FAD Magazine

FAD Magazine covers contemporary art – News, Exhibitions and Interviews reported on from London

Jonny Briggs Answers FADs Questions Catlin Art Prize Shortlist number ONE

20120312-151601.jpg

1.If you weren’t an artist, what else would you be?
I have been interested in psychology for a long time, and I think it’s likely I will have followed my interest in people and the importance of our childhoods through studying developmental psychology and psychoanalysis, perhaps leading on to a career in counselling.

2. Can you tell us more about your work and what are the main ideas you would like to express?
For the past 8 years I have been making work involving my parents and self, exploring our characters and relationships from childhood through to adulthood.
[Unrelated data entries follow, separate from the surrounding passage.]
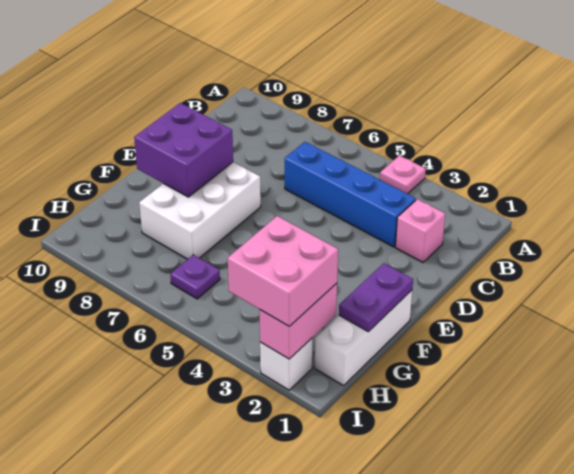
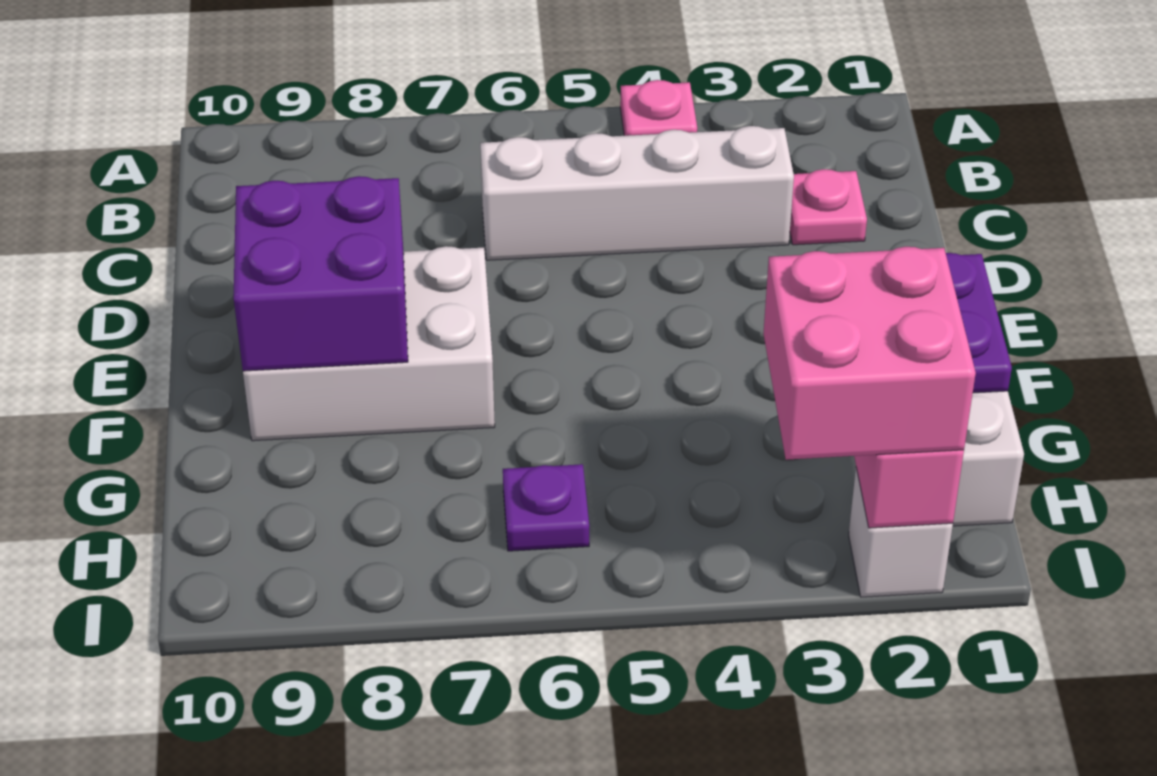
pink brick C2 level 1 -> pink plate C2 level 1
blue brick C3:C6 level 1 -> white brick C3:C6 level 1
white brick E7:G8 level 1 -> white brick E7:F9 level 1

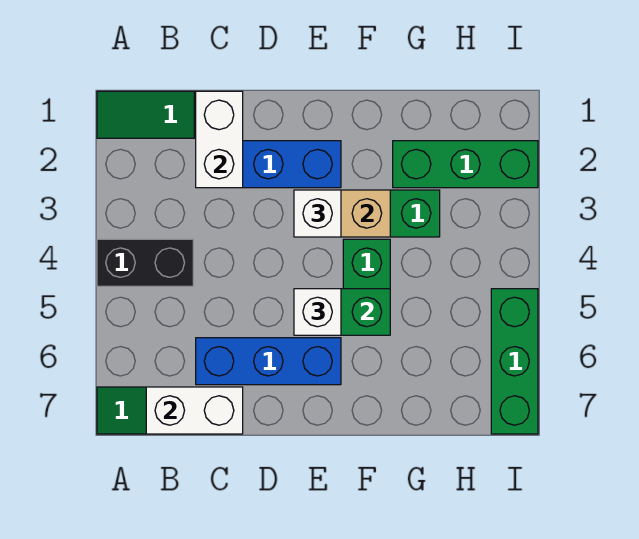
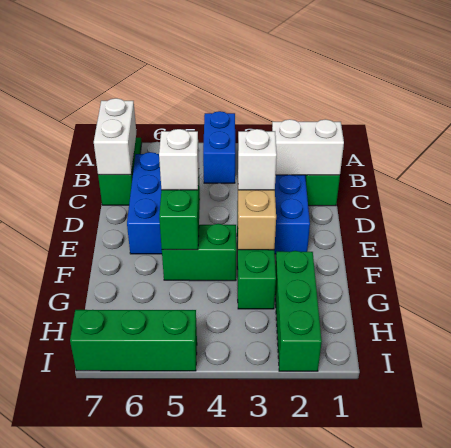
black brick A4:B4 level 1 -> blue brick A4:B4 level 1

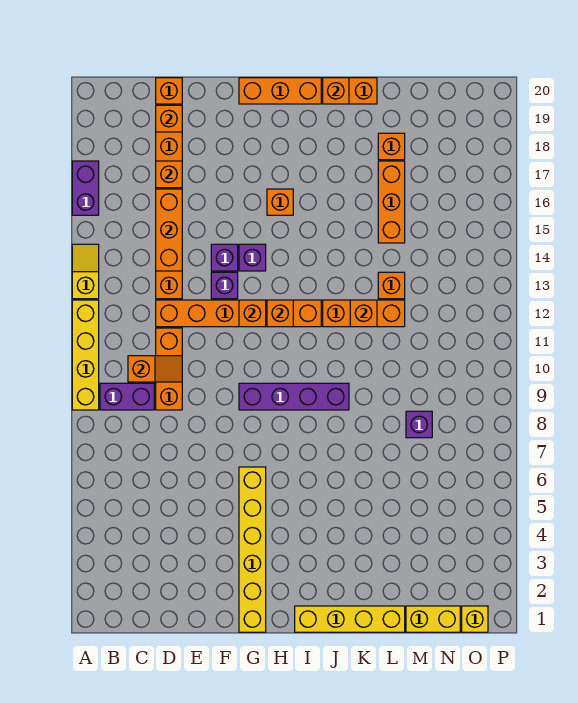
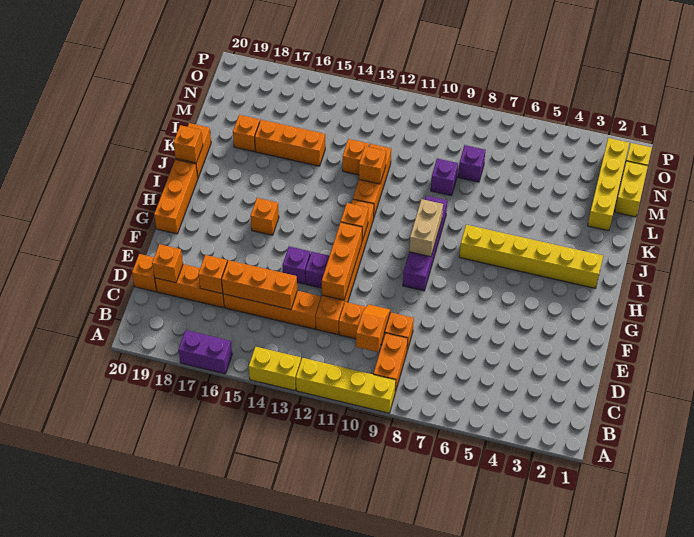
yellow slope A13:A14 level 1 top 13 -> yellow brick A13:A14 level 1
purple brick B9:C9 level 1 -> orange brick B9:C9 level 1
yellow brick G1:G6 level 1 -> yellow brick I2:I7 level 1
orange brick G12 level 2 -> orange brick E12:G12 level 2
purple brick G14 level 1 -> purple brick L9 level 1
none -> tan brick H9:I9 level 2
yellow brick I1:L1 level 1 -> yellow brick L2:O2 level 1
My parents played important roles in socialising me as I’ve grown up, during which I’ve learnt to think outside of this reality I’ve been born into. I attempt to strip back these years of conditioning and go back to a time where I had yet to discover what was normal and abnormal, what we are expected to do and ways in which we are expected to think. To escape traditions, social norms and go back to my raw, natural, intuitive childhood self.

Through making seemingly artificial photographs of alternative realities juxtaposed I reference the cartoonesque and performative and attempt to suspend the viewer’s belief of what’s real and what’s not. This confusion of reality is a departure from my adulthood assumptions about the world, and is the keystone back to a childhood state of mind where anything is possible. In this state of mind I love the ability to think without boundaries, categories and words and through the work I attempt to blur boundaries between child and adult, self and other, human and animal, fear and desire. With these I have the tools to question my beliefs and where they have come from, and think about the natural being inside my cultural mask.

3. How do you start the process of making work?
The way I like to make work is an intuitive one, which often reminds me of playing as a child. I have an idea that feels right to me, before I know why. It seems to take my thoughts a while to catch up with my feelings, and attempt to communicate what the feelings are about.

4. Do you consider the viewer, when making your work?
Yes, I find the viewer important. There is so much that I get from the work personally, and a lot of the work is a personal exploration, and showing the work to others, expressing these ideas and putting them out there, hearing the thoughts and perspectives of other people are all important to this personal exploration. Most of all I find my parents important viewers to the work.

5. Name 3 artists that have inspired your work?

Georgina Starr

Paul McCarthy

Paula Rego

6. Name 3 of your least favourite artists.

I can’t think of any!

7. What defines something as a work of art?
Because the maker says it is!

I love that we can ask this question – it just goes to show how open art is – there is so much scope, so much possibility, all boundaries are blurred and as artists we can do anything!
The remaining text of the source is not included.